QUESTIONS TO ANSWER —
[1] In the Profiler text, which language lets a user transform the data used in a profile?
[2] Write out the Profiler text again, starting with "The Profiler is" and going on through "identify anomalous behavior.", and swap "entity" for "asset" each time it appears.
START READING TEXT
The Profiler is a feature extraction mechanism that can generate a profile describing the behavior of an entity on a network. An entity might be a server, user, subnet or application. Once a profile has been generated defining what normal behavior looks-like, models can be built that identify anomalous behavior.
This is achieved by summarizing the streaming telemetry data consumed by Metron over sliding windows. A summary statistic is applied to the data received within a given window. Collecting this summary across many windows results in a time series that is useful for analysis.
Any field contained within a message can be used to generate a profile. A profile can even be produced from combining fields that originate in different data sources. A user has considerable power to transform the data used in a profile by leveraging the Stellar language. A user only need configure the desired profiles in Zookeeper and ensure that the Profiler topology is running.
The Profiler configuration requires a JSON-formatted set of elements, many of which can contain Stellar code. The configuration contains the following elements.
END READING TEXT
START DATASET CONTENT
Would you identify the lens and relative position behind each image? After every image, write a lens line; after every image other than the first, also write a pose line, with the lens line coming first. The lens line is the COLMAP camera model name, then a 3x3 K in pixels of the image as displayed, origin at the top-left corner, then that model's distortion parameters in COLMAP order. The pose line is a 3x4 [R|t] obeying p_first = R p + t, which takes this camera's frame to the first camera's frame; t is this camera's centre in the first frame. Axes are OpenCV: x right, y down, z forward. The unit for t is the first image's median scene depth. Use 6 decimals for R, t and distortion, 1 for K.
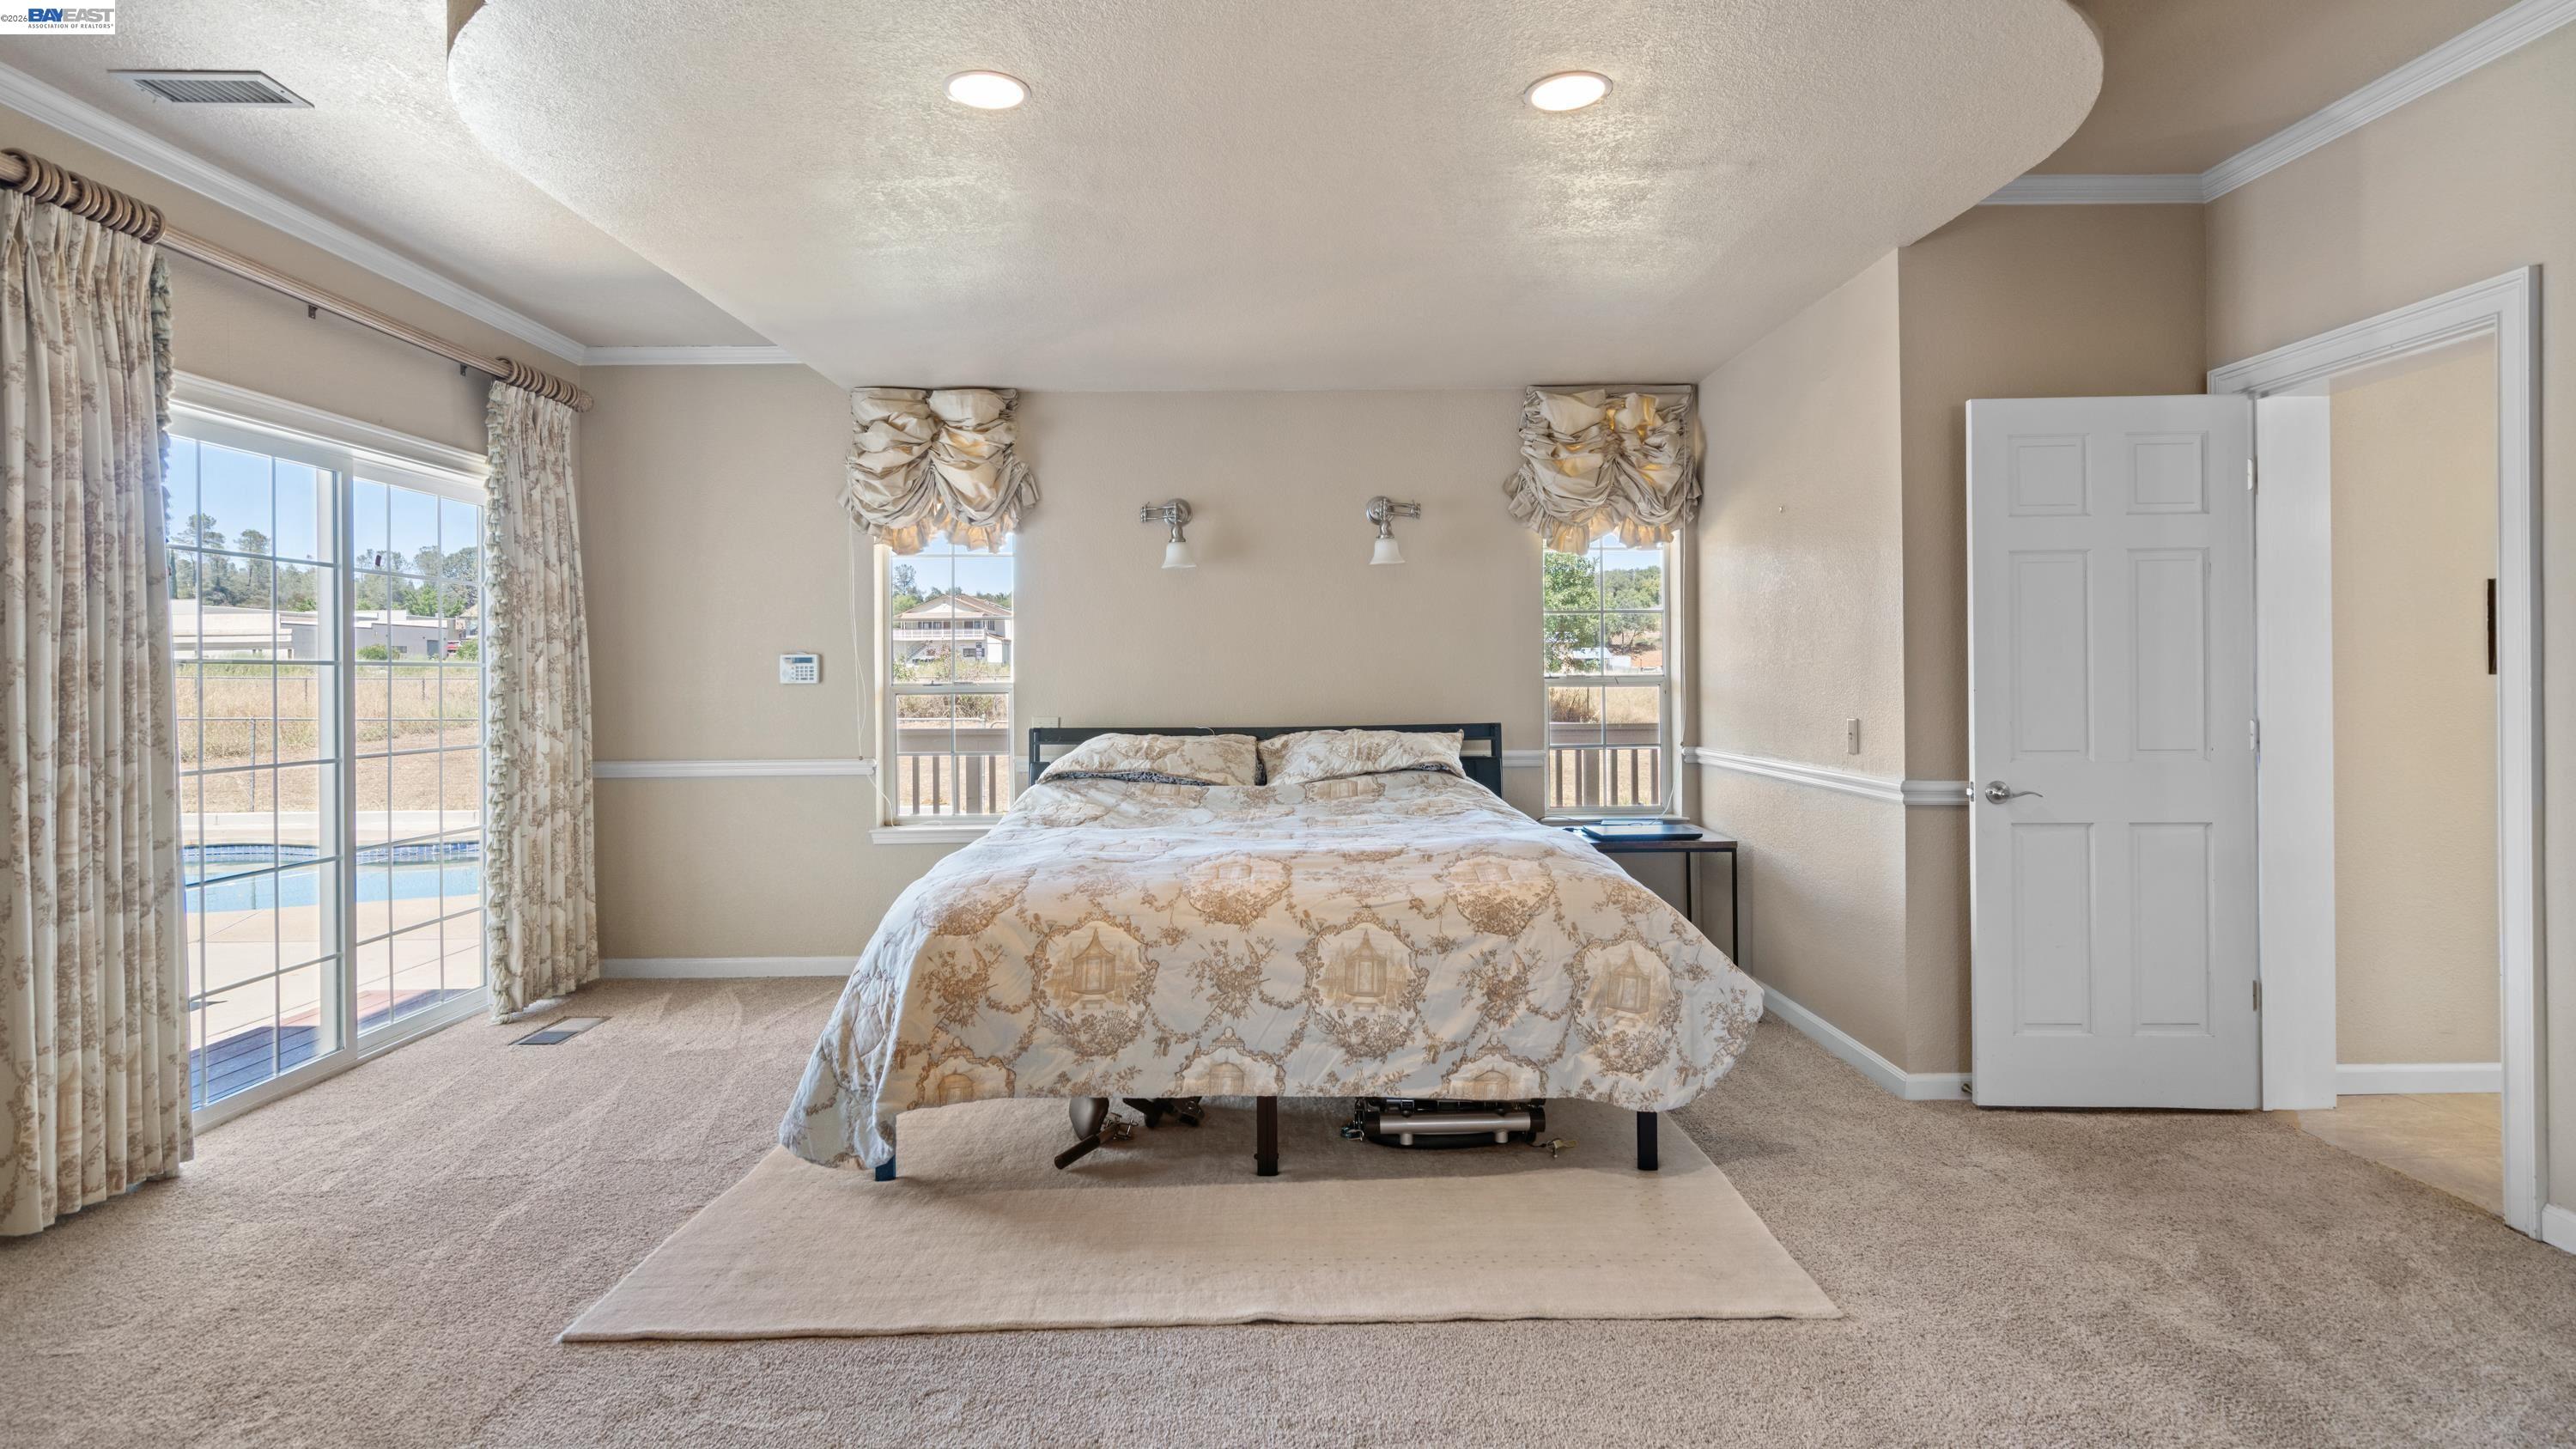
lens RADIAL K [[1303.2, 0, 1302.7], [0, 1303.2, 662.5], [0, 0, 1]] dist [0.000052, 0.001979]
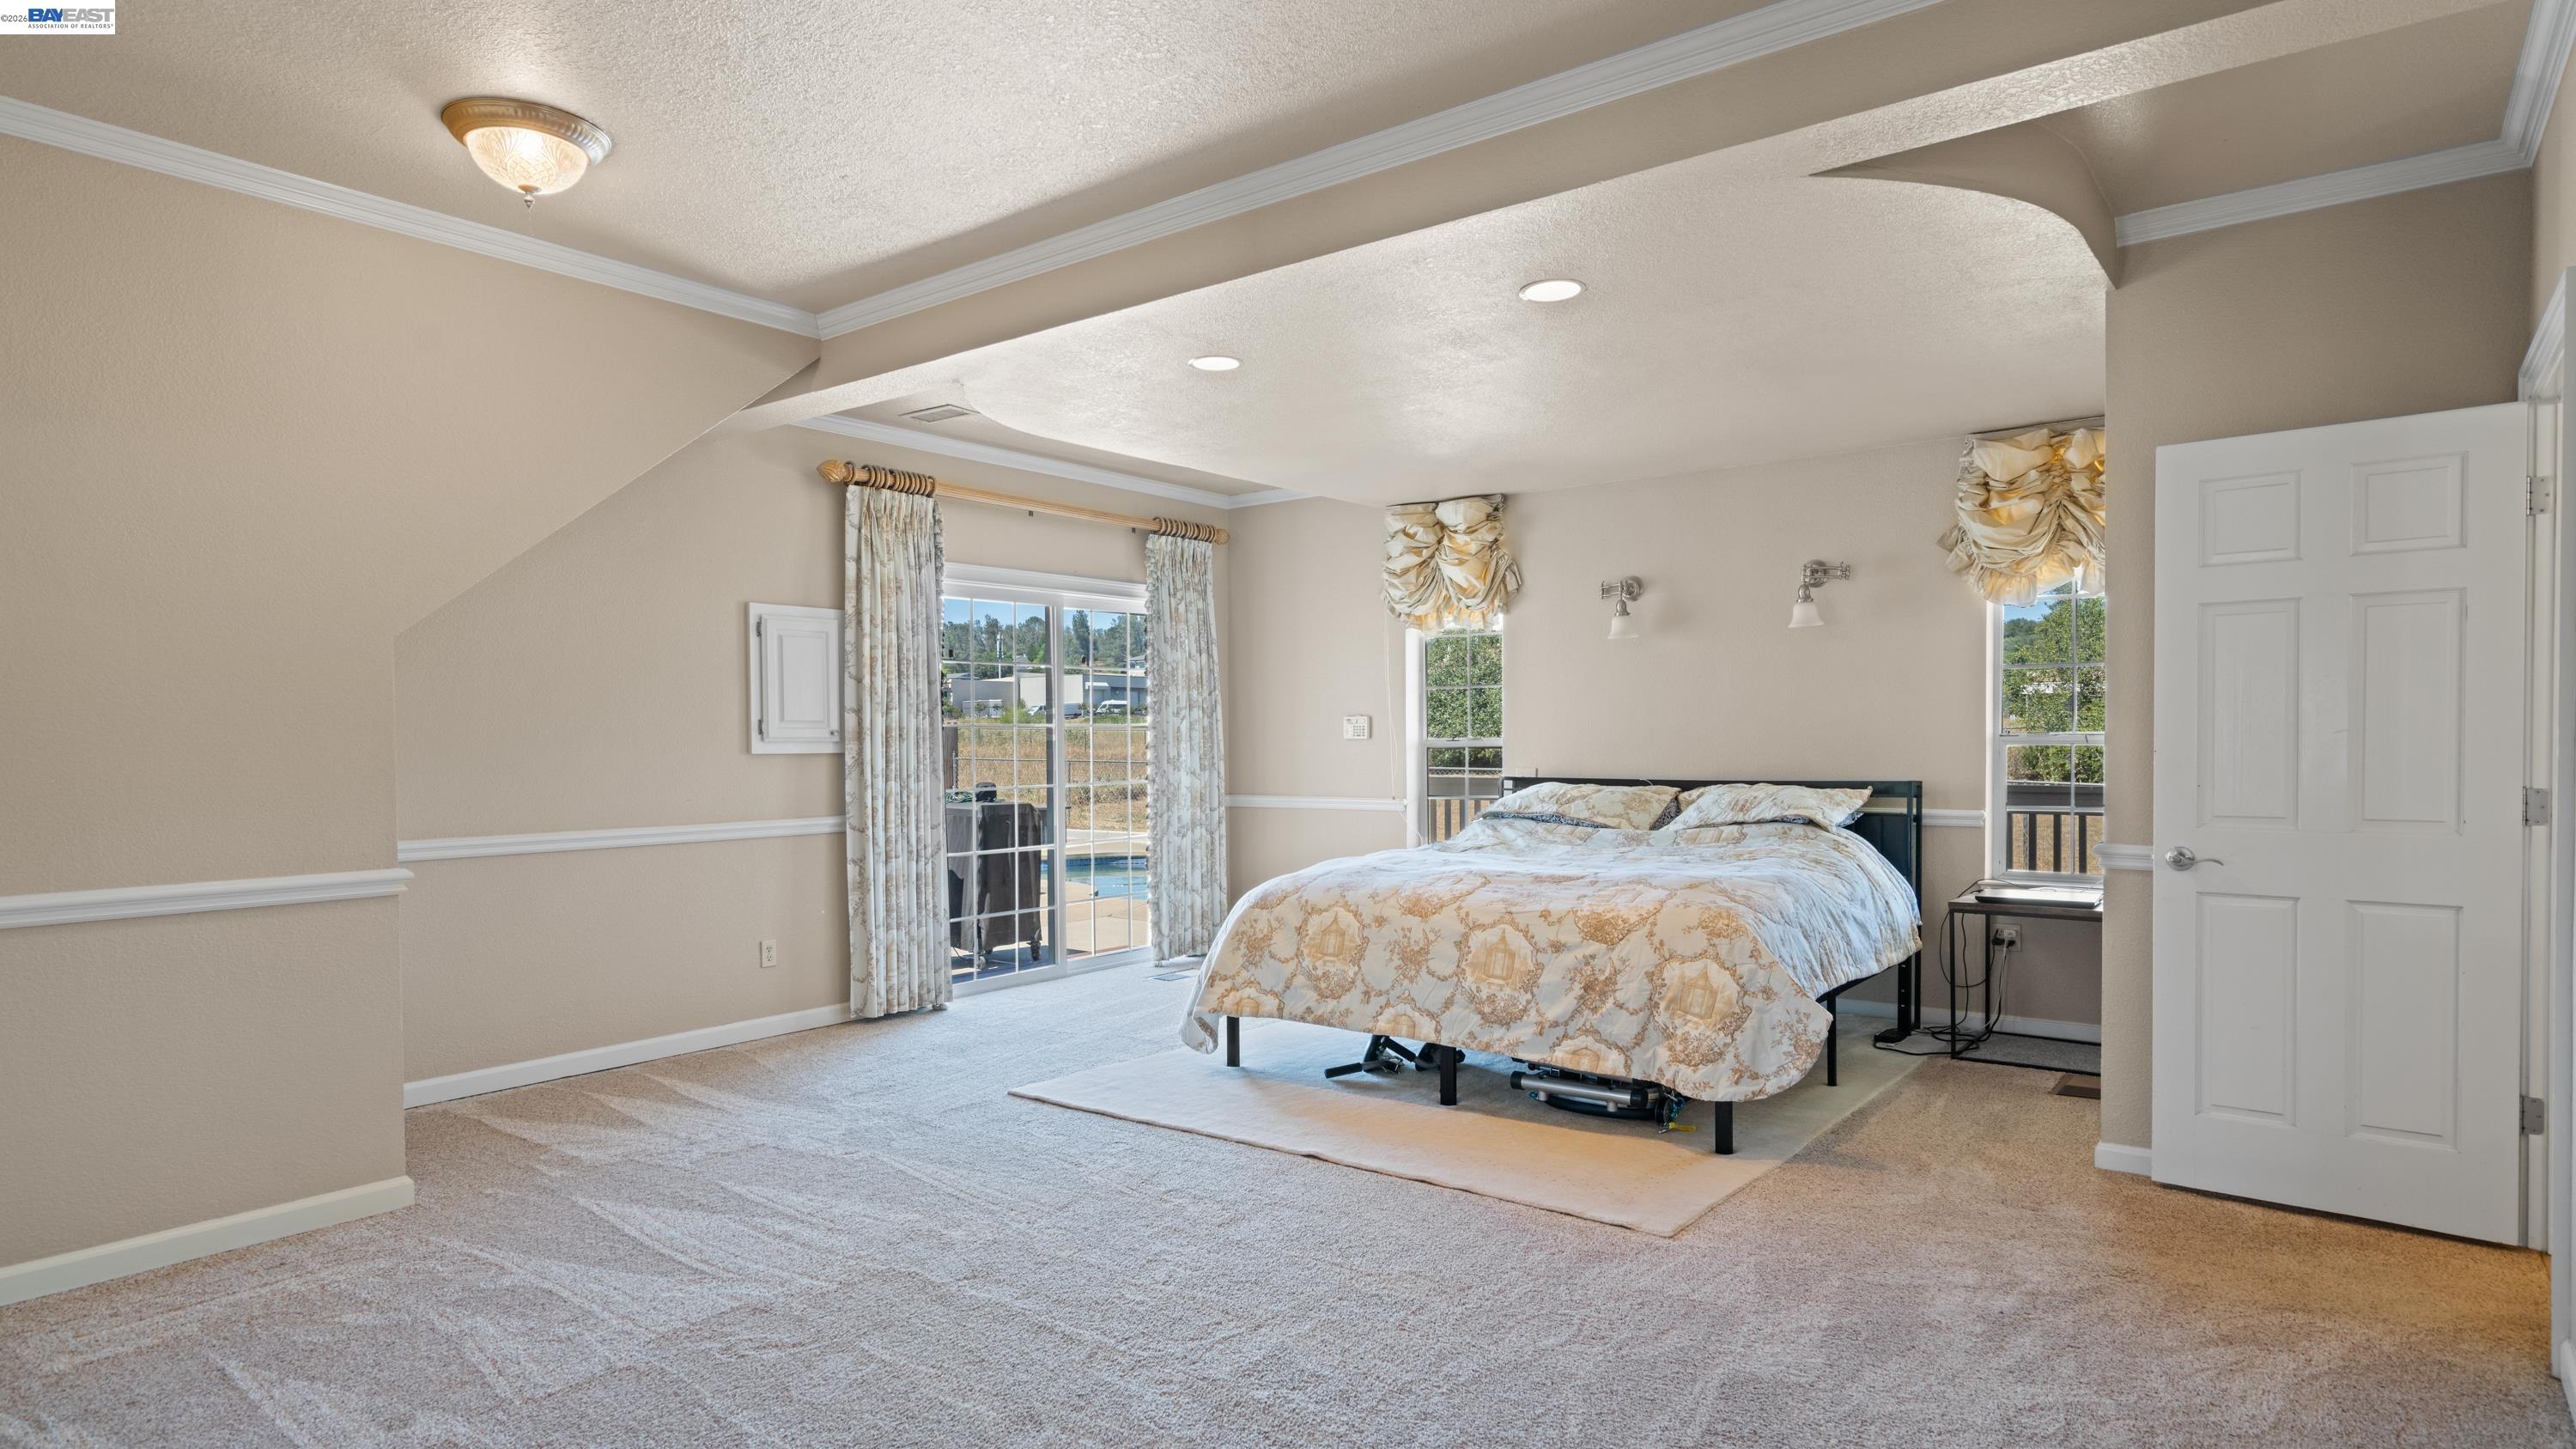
lens RADIAL K [[1395.2, 0, 1287.4], [0, 1395.2, 741.2], [0, 0, 1]] dist [-0.003772, 0.000705]
pose [[0.784949, 0.004313, -0.619545, 0.735276], [0.007638, 0.999832, 0.016638, -0.009438], [0.619513, -0.017792, 0.784785, -0.230533]]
END DATASET CONTENT
ANSWERS TO EACH TASK —
[1] Stellar

[2]
The Profiler is a feature extraction mechanism that can generate a profile describing the behavior of an asset on a network. An asset might be a server, user, subnet or application. Once a profile has been generated defining what normal behavior looks-like, models can be built that identify anomalous behavior.